2

I am trying to deploy a application on EKS cluster version 1.23. When I executed the files, my deployment stuck in pending state. I describe the pod and find below error.

Events:
  Type     Reason             Age                 From                Message
  ----     ------             ----                ----                -------
  Normal   NotTriggerScaleUp  2m55s               cluster-autoscaler  pod didn't trigger scale-up: 2 node(s) had volume node affinity conflict
  Warning  FailedScheduling   57s (x3 over 3m3s)  default-scheduler   0/15 nodes are available: 1 node(s) were unschedulable, 14 node(s) had volume node affinity conflict.

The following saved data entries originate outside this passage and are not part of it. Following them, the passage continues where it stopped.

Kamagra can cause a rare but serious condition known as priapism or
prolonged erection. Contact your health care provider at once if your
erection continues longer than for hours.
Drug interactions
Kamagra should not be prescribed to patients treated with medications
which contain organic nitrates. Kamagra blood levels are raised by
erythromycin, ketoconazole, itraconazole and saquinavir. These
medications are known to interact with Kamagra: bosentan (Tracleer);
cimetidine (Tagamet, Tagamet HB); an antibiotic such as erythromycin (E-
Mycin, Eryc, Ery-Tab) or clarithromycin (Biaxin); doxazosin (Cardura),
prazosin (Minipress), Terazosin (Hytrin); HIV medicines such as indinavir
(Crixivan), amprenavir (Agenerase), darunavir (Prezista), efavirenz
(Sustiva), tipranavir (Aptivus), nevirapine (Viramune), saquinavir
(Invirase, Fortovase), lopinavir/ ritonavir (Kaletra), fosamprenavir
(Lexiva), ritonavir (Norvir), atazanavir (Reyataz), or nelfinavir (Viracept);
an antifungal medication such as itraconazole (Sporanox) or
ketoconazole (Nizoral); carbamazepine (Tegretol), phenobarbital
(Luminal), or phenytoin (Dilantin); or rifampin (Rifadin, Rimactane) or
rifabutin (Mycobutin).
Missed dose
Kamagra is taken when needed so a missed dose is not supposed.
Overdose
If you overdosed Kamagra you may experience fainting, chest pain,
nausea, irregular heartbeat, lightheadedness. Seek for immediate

I also followed Kubernetes Pod Warning: 1 node(s) had volume node affinity conflict this but still no luck.

The PVC file is:

apiVersion: v1
kind: PersistentVolumeClaim
metadata:
  name: ankit-eks-discovery-pvc
  namespace: ankit-eks
spec:
  storageClassName: ankit-eks-discovery
  accessModes:
  - ReadWriteOnce
  resources:
    requests:
      storage: 1024M

And the storage class used for that is:

kind: StorageClass
apiVersion: storage.k8s.io/v1
metadata:
  name: ankit-eks-discovery
  namespace: ankit-eks
#volumeBindingMode: WaitForFirstConsumer
provisioner: kubernetes.io/aws-ebs
reclaimPolicy: Delete
allowVolumeExpansion: true
parameters:
  fsType: ext4
  type: gp2
allowedTopologies:
- matchLabelExpressions:
  - key: failure-domain.beta.kubernetes.io/zone
    values:
    - us-east-1a
    - us-east-1b
    - us-east-1c
    - us-east-1d

The PV description is:

Name:              pvc-c9f6d0d3-0348-4ff4-8d9f-e01af1996e60
Labels:            topology.kubernetes.io/region=us-east-1
                   topology.kubernetes.io/zone=us-east-1a
Annotations:       pv.kubernetes.io/migrated-to: ebs.csi.aws.com
                   pv.kubernetes.io/provisioned-by: kubernetes.io/aws-ebs
                   volume.kubernetes.io/provisioner-deletion-secret-name:
                   volume.kubernetes.io/provisioner-deletion-secret-namespace:
Finalizers:        [kubernetes.io/pv-protection]
StorageClass:      ankit-eks-discovery
Status:            Bound
Claim:             ankit-eks/ankit-eks-discovery-pvc
Reclaim Policy:    Delete
Access Modes:      RWO
VolumeMode:        Filesystem
Capacity:          1Gi
Node Affinity:
  Required Terms:
    Term 0:        topology.kubernetes.io/zone in [us-east-1a]
                   topology.kubernetes.io/region in [us-east-1]
Message:
Source:
    Type:       AWSElasticBlockStore (a Persistent Disk resource in AWS)
    VolumeID:   vol-0eb1d80b2882356b2
    FSType:     ext4
    Partition:  0
    ReadOnly:   false
Events:         <none>

I tried deleting and recreating deployment, PVC and storage class but no luck. I also checked the labels of my nodes. They are also correct.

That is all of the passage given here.